Dataset entries:
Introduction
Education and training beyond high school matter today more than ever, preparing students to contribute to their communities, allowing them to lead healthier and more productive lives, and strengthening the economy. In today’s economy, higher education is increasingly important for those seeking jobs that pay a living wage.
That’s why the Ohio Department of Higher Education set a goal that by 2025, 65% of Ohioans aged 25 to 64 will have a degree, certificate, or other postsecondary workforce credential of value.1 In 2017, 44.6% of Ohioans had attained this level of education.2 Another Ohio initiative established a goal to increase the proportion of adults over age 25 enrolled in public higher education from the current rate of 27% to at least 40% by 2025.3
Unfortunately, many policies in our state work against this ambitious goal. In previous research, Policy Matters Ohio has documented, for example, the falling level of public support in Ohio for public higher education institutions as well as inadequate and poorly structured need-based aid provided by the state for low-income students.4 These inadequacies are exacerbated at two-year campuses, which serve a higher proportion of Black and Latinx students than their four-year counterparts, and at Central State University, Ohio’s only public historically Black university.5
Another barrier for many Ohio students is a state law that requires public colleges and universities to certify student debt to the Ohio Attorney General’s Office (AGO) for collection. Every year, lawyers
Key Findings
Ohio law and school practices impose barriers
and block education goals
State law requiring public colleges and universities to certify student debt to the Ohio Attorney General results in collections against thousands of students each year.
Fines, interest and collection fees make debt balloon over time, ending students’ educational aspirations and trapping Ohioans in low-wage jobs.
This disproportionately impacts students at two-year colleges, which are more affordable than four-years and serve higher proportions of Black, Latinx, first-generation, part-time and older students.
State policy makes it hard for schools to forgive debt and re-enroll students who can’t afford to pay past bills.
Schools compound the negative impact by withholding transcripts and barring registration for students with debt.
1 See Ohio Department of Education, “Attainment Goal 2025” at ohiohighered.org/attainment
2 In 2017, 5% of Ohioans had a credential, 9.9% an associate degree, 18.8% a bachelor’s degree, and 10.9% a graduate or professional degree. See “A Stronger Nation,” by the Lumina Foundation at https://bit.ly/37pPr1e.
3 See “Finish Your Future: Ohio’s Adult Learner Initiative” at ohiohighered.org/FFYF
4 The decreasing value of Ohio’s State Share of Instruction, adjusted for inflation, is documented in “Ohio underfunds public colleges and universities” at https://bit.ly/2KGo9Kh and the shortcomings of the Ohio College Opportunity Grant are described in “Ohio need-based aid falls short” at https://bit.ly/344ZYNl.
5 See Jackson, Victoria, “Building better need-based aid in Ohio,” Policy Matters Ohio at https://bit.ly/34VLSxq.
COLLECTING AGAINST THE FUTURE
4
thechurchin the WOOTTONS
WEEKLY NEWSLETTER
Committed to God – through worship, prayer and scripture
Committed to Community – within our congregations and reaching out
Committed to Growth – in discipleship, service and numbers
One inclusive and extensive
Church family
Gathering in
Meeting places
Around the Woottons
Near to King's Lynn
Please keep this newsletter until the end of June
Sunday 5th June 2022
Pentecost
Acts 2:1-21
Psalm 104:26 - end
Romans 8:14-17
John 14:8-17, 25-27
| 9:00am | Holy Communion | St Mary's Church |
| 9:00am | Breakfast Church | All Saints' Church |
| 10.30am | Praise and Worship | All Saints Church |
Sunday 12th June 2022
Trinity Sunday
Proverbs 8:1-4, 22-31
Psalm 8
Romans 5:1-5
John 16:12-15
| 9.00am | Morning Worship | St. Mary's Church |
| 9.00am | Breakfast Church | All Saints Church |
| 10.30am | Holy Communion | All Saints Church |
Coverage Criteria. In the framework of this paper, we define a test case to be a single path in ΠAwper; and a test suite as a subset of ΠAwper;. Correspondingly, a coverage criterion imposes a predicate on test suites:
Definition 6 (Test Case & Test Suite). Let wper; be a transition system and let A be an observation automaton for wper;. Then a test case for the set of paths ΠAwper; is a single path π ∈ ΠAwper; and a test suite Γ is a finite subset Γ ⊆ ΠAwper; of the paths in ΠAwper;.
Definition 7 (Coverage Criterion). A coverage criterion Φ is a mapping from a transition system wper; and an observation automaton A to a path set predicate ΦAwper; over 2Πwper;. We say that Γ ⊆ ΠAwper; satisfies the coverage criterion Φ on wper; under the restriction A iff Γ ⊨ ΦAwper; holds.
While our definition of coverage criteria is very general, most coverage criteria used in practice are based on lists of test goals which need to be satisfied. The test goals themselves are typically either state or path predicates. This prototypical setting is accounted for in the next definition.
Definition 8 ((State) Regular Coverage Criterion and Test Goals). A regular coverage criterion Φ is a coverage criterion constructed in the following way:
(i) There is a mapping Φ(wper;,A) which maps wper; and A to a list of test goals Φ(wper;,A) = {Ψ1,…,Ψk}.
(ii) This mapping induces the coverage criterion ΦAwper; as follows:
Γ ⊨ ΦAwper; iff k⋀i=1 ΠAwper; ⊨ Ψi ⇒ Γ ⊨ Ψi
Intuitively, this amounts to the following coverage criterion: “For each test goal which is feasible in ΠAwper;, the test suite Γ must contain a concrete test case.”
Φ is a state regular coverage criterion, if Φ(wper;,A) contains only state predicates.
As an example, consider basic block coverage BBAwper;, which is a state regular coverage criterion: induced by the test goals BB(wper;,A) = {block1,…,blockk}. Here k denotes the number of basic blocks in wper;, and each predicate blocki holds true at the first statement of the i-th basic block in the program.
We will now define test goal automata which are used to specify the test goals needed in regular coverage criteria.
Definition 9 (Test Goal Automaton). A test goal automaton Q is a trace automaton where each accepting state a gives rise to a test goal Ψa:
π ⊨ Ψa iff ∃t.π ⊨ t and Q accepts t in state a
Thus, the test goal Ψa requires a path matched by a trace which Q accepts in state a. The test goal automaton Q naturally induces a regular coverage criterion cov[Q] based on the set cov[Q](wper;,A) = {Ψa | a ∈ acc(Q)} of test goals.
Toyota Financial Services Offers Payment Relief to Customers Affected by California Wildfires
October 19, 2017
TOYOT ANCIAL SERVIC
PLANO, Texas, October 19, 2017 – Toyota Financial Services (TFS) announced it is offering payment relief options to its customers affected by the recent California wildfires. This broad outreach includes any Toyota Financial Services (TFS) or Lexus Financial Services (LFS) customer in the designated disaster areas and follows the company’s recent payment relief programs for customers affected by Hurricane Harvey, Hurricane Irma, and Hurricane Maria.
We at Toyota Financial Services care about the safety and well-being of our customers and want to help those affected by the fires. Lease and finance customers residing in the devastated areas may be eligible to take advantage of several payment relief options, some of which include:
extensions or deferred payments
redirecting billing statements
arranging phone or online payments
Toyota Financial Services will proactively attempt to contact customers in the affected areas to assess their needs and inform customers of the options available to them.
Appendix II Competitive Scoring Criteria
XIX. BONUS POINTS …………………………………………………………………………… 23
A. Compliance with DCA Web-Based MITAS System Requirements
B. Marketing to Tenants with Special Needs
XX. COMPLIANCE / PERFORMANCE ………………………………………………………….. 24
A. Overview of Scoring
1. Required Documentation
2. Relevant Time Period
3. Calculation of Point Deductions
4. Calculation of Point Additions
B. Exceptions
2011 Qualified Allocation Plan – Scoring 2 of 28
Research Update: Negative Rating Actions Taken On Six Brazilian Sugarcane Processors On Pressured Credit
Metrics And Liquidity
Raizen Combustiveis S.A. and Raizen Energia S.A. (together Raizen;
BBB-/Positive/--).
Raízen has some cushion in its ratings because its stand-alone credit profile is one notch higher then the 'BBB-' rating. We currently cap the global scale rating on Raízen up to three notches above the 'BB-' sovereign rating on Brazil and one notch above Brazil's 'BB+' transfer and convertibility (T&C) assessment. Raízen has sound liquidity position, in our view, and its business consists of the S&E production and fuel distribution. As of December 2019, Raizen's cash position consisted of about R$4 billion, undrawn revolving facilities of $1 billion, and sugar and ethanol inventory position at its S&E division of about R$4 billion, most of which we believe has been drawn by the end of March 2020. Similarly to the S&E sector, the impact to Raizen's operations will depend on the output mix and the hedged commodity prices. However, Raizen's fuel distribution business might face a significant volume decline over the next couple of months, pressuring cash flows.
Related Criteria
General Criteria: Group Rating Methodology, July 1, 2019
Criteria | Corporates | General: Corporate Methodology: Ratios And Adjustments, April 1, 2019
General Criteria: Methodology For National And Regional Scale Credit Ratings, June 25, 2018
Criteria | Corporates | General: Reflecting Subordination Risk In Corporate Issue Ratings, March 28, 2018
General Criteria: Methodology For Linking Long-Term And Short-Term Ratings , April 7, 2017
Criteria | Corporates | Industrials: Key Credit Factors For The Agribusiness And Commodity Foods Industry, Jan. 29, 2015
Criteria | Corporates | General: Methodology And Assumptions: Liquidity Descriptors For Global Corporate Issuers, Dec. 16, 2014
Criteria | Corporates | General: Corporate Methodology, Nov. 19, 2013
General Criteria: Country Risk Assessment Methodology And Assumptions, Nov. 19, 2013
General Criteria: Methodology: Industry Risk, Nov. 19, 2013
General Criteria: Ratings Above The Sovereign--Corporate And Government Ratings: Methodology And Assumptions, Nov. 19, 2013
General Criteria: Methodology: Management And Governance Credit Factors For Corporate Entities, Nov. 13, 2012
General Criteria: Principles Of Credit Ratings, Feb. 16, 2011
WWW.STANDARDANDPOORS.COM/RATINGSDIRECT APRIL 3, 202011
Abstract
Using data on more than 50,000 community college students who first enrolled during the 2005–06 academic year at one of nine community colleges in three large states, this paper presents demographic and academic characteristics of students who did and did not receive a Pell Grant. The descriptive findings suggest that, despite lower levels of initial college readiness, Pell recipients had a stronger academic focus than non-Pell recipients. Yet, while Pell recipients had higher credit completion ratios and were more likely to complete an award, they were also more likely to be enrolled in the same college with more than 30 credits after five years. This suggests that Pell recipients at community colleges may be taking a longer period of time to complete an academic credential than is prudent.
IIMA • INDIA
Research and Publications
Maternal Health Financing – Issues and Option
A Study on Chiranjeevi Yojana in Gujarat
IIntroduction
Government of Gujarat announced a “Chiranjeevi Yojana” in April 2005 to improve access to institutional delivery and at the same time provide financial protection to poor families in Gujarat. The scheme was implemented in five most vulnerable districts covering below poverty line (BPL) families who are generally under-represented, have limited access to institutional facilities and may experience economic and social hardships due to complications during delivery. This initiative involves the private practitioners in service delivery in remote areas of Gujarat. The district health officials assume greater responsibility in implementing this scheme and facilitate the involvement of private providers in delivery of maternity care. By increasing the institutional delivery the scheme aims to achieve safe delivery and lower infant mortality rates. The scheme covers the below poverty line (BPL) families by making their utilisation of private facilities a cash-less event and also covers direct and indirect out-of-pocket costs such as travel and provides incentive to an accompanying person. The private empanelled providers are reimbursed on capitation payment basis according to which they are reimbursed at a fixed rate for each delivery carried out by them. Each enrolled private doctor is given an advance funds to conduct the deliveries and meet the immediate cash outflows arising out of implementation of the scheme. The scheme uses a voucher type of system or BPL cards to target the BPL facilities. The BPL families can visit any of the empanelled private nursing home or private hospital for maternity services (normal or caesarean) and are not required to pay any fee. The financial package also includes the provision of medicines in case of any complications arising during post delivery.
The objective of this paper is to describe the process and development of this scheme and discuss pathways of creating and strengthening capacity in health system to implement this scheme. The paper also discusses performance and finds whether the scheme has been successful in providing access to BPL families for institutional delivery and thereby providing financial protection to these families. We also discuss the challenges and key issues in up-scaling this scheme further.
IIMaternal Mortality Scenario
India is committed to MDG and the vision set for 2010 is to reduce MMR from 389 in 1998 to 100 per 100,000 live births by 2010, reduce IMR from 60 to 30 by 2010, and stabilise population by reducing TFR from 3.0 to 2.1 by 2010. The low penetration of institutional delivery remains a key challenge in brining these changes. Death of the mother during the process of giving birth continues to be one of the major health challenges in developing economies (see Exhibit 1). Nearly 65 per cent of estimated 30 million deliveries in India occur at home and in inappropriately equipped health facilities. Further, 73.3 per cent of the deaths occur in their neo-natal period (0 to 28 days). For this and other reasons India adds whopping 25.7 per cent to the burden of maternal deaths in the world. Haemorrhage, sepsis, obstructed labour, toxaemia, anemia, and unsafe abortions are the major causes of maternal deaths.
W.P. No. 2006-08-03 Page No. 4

- [Exercise] Quote, with nothing altered, all lines from the start of the entries to the line that carries "and block education goals", inclusive.

- [Written reply]
Introduction
Education and training beyond high school matter today more than ever, preparing students to contribute to their communities, allowing them to lead healthier and more productive lives, and strengthening the economy. In today’s economy, higher education is increasingly important for those seeking jobs that pay a living wage.
That’s why the Ohio Department of Higher Education set a goal that by 2025, 65% of Ohioans aged 25 to 64 will have a degree, certificate, or other postsecondary workforce credential of value.1 In 2017, 44.6% of Ohioans had attained this level of education.2 Another Ohio initiative established a goal to increase the proportion of adults over age 25 enrolled in public higher education from the current rate of 27% to at least 40% by 2025.3
Unfortunately, many policies in our state work against this ambitious goal. In previous research, Policy Matters Ohio has documented, for example, the falling level of public support in Ohio for public higher education institutions as well as inadequate and poorly structured need-based aid provided by the state for low-income students.4 These inadequacies are exacerbated at two-year campuses, which serve a higher proportion of Black and Latinx students than their four-year counterparts, and at Central State University, Ohio’s only public historically Black university.5
Another barrier for many Ohio students is a state law that requires public colleges and universities to certify student debt to the Ohio Attorney General’s Office (AGO) for collection. Every year, lawyers
Key Findings
Ohio law and school practices impose barriers
and block education goals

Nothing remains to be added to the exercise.